Too little. Too late. Not nearly good enough.
The best way for musicology to engage with the public is just to:
- put things up
- let individual members decide if something is public vs. private (and let them change their minds later)
- let anyone use the public items (but giving proper credit)
- let members discuss every type of content
The content types include:
- teaching materials
- pieces of music
- film/TV/media items
- job postings
- paper calls
- general discussion
Yale University has a public humanities initiative.

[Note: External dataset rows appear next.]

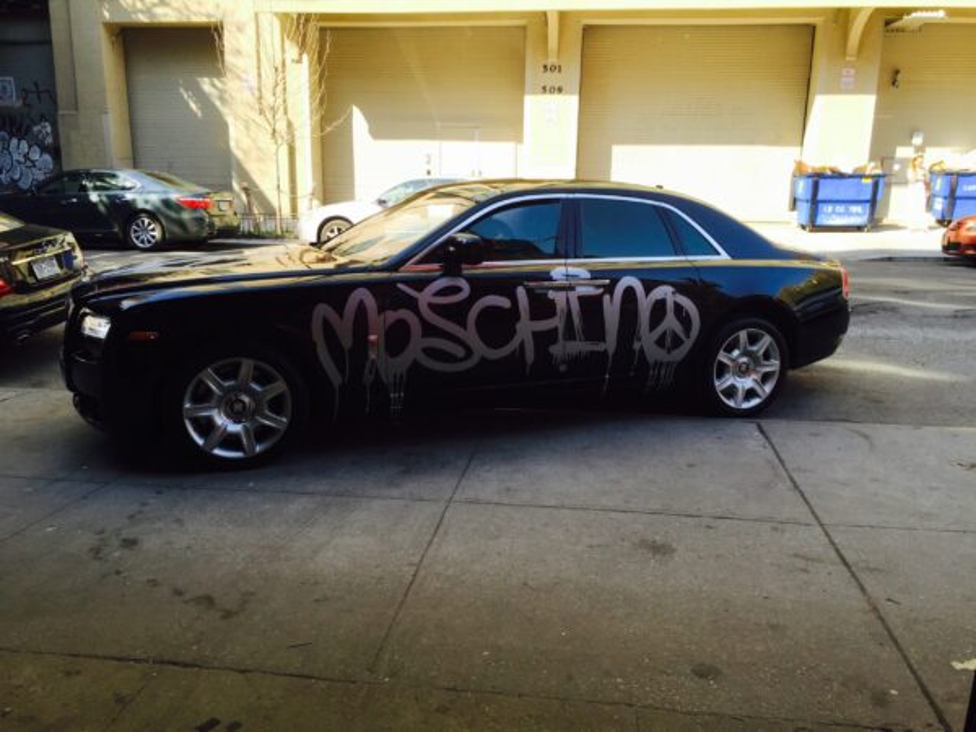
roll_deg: -0.7
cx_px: 488
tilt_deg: -11.6
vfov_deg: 48.2
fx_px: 818
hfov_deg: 61.7
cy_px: 366
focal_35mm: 29
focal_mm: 4.15
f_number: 2.2
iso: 32
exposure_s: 1/408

As one of its American Studies professors puts it: “Students have to invent their own jobs.” Similarly, a Yale historian says: “Historians have to get out and reach the broader public…the ultimate audience. … If academic historians don’t get involved, we have no right to complain about what we see at public historical sites.” A professor at another institution says: “I’m alarmed that there aren’t more people with strong history backgrounds actually doing public history.”
In a related vein, George Mason University has the Center for History and New Media, which has a Ph.D. program in digital history, dozens of IT professionals and developers, a number of original software tools, and over one hundred web-based projects with more than 16 million users annually.
“Public history” should certainly be expanded to include “public musicology” (public music history & culture, etc.). However, musicology presently exists almost exclusively within music departments, as one of a number of music sub-disciplines that focus mainly on “specialized knowledge” about classical music performance, music theory, and so on. Musicology thus almost never participates in such humanities’ contexts as Yale’s or even in what is arguably the ultimate public forum: the internet. However, it absolutely can and should!
The American Musicological Society’s brand-new professional development guide (188 pages) spends only two pages (i.e., that aren’t document samples) on the non-academic world, yet it exclusively seems to mean by that such contexts as museums. In addition, the document does not update the sample documents from the Harvard Arts & Sciences publication that it borrowed for this purpose. Those resumes and cover letter do not have anything to do with music or music graduate degrees, and they are also all nearly twenty years old.